I've been partners in two multinational law firms, and been fascinated by the internal politics and the personalities involved. I started a law firm and wondered whether any clients would show up, only to see it thrive and grow. I have started businesses, acquired businesses and sold businesses. I created a patent bar review course that was the best, sold that course to PLI and was shortly thereafter terminated from the course I created.

The possibilities and opportunities that going to law school open up continue to be astounding to me. I have had a fantastic career to date, and 1) my experience is far from unique, and 2) it's far from over. I am having a ball.

Part of the problem you have in trying to evaluate whether to go to law school or what part of law to pursue is that you come with preconceptions, largely wrong, as to what a lawyer really does and how. These came from TV, from literature and from movies and you have been busy reinforcing them in endless discussions about the latest celebrity murder case. Try consciously to put all those ideas out of your mind. To the extent you can, you will make a better decision.

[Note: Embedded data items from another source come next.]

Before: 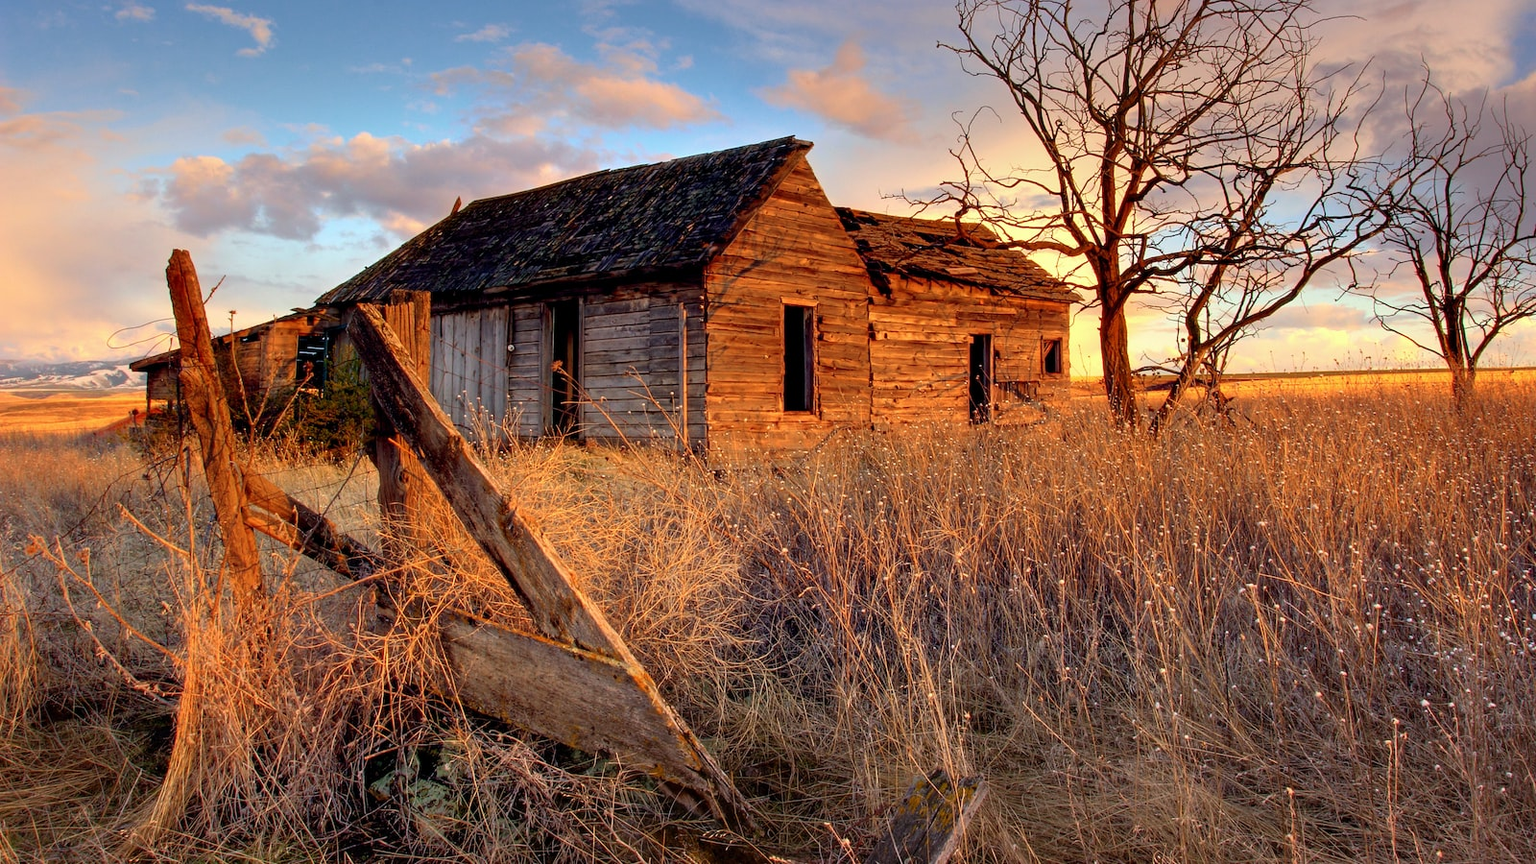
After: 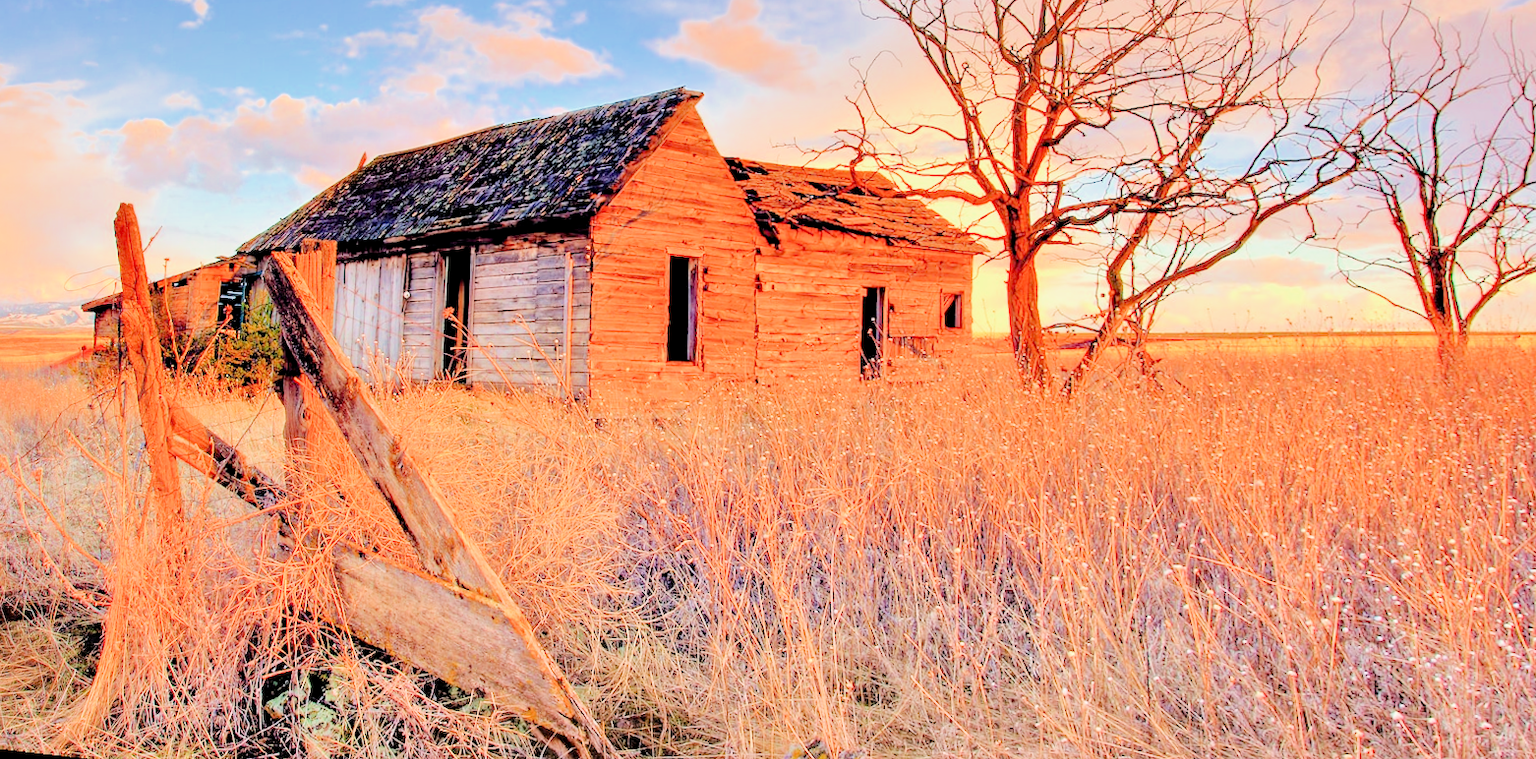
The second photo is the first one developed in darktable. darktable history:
filmic rgb: middle gray luminance 3.44%, black relative exposure -5.92 EV, white relative exposure 6.33 EV, threshold 6 EV, dynamic range scaling 22.4%, target black luminance 0%, hardness 2.33, latitude 45.85%, contrast 0.78, highlights saturation mix 100%, shadows ↔ highlights balance 0.033%, add noise in highlights 0, preserve chrominance max RGB, color science v3 (2019), use custom middle-gray values true, iterations of high-quality reconstruction 0, contrast in highlights soft, enable highlight reconstruction true
tone equalizer: -7 EV 0.15 EV, -6 EV 0.6 EV, -5 EV 1.15 EV, -4 EV 1.33 EV, -3 EV 1.15 EV, -2 EV 0.6 EV, -1 EV 0.15 EV, mask exposure compensation -0.5 EV
rotate and perspective: rotation 1.69°, lens shift (vertical) -0.023, lens shift (horizontal) -0.291, crop left 0.025, crop right 0.988, crop top 0.092, crop bottom 0.842
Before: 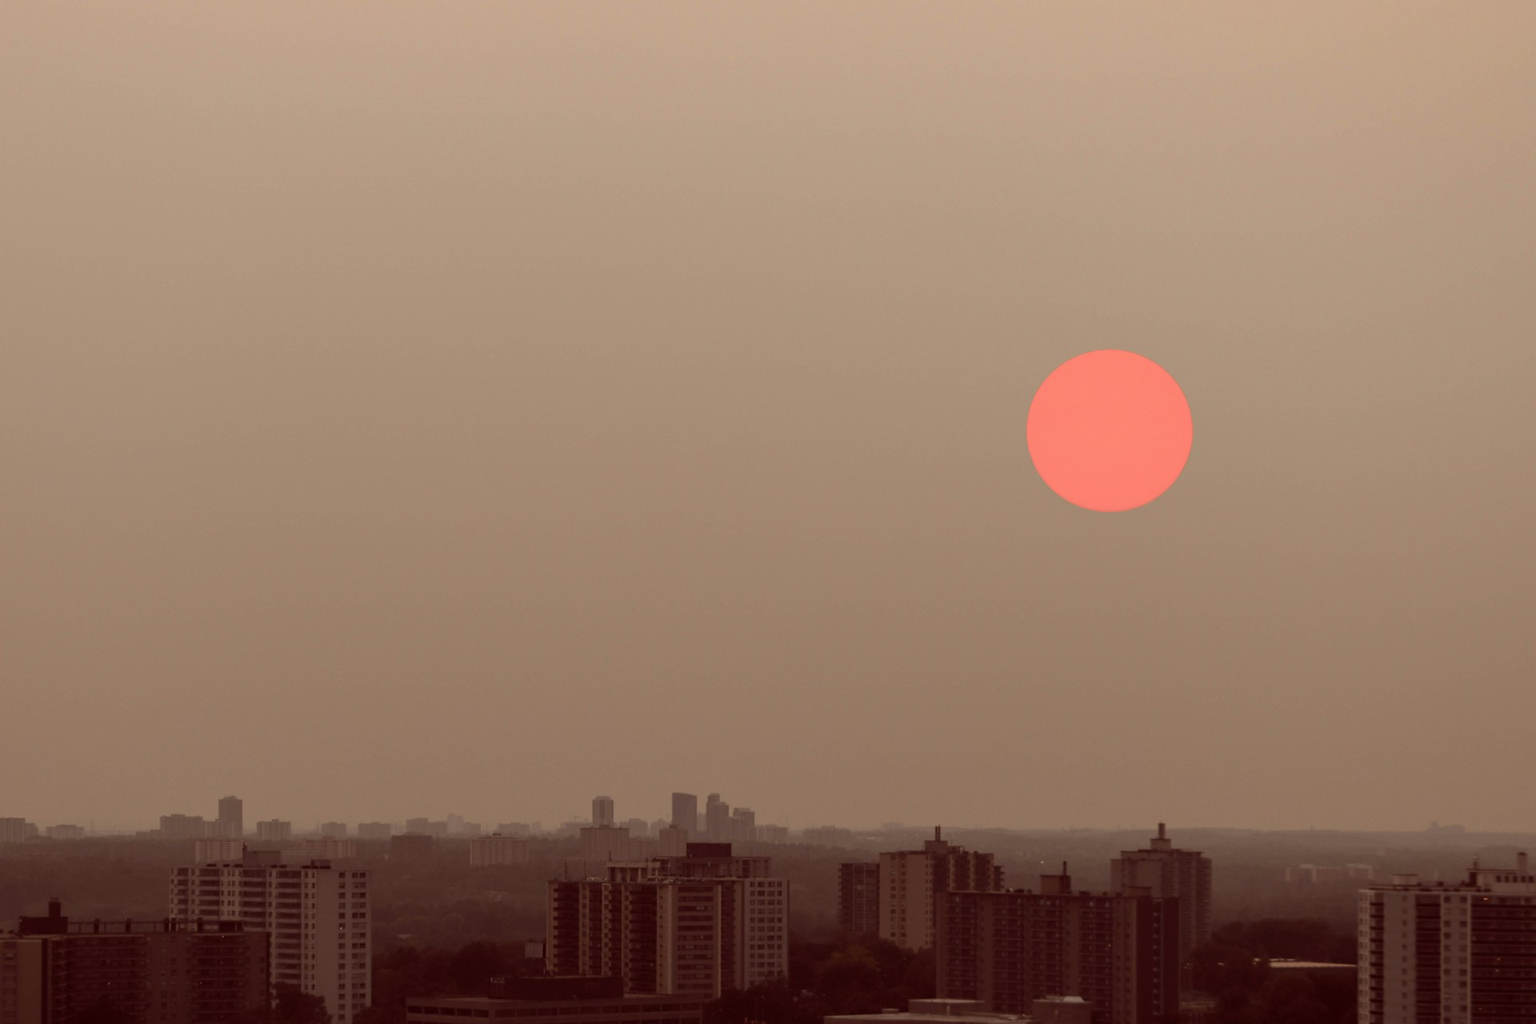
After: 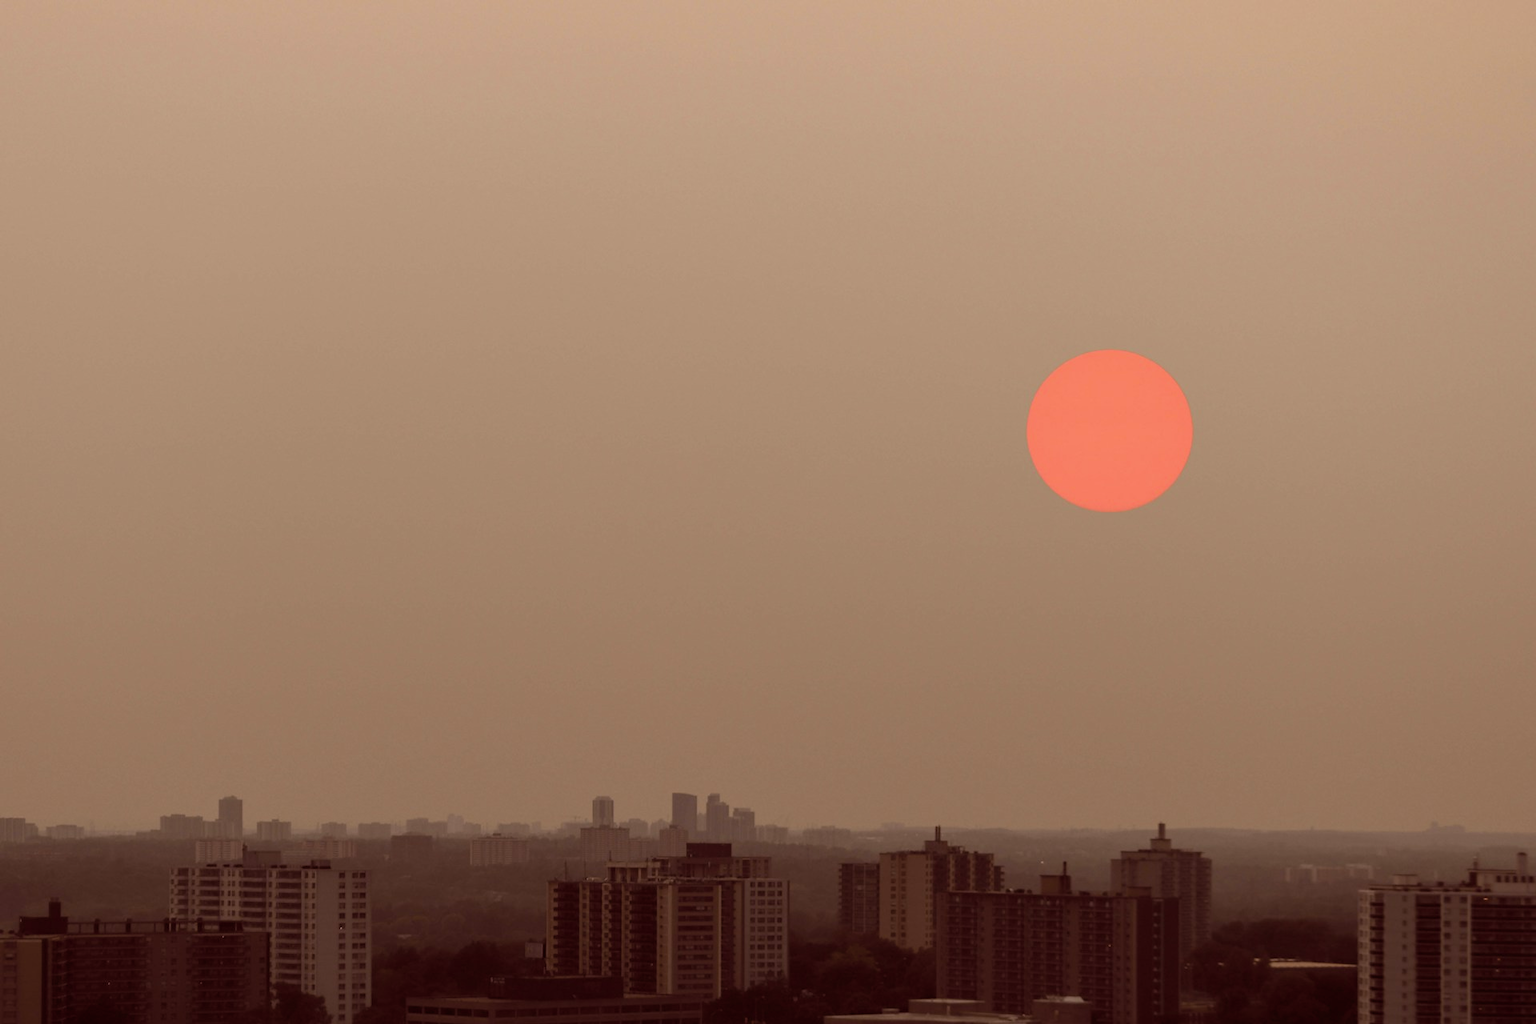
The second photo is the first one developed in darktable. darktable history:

The most common question I get in talking to college seniors is whether the great opportunities that were there for me are still there. All have heard the tales about lawyers not finding jobs, about Manhattan associates who haven't seen the sun in years, and about lawyers who wouldn't believe a day complete without stealing something from someone.

Yes, the opportunities are at least as great today. Intellectual property, patents, have assumed more and more importance. The World Wide Net is beginning a revolution, which lawyers will participate in and drive. As world trade brings us all closer together, lawyers who understand how things work in Zanzibar and Omaha will write their own tickets.

The horror stories about lawyers are just those, horror stories. Great jobs and careers are waiting to be seized, and those careers do not exclude everything else in life. Go for it!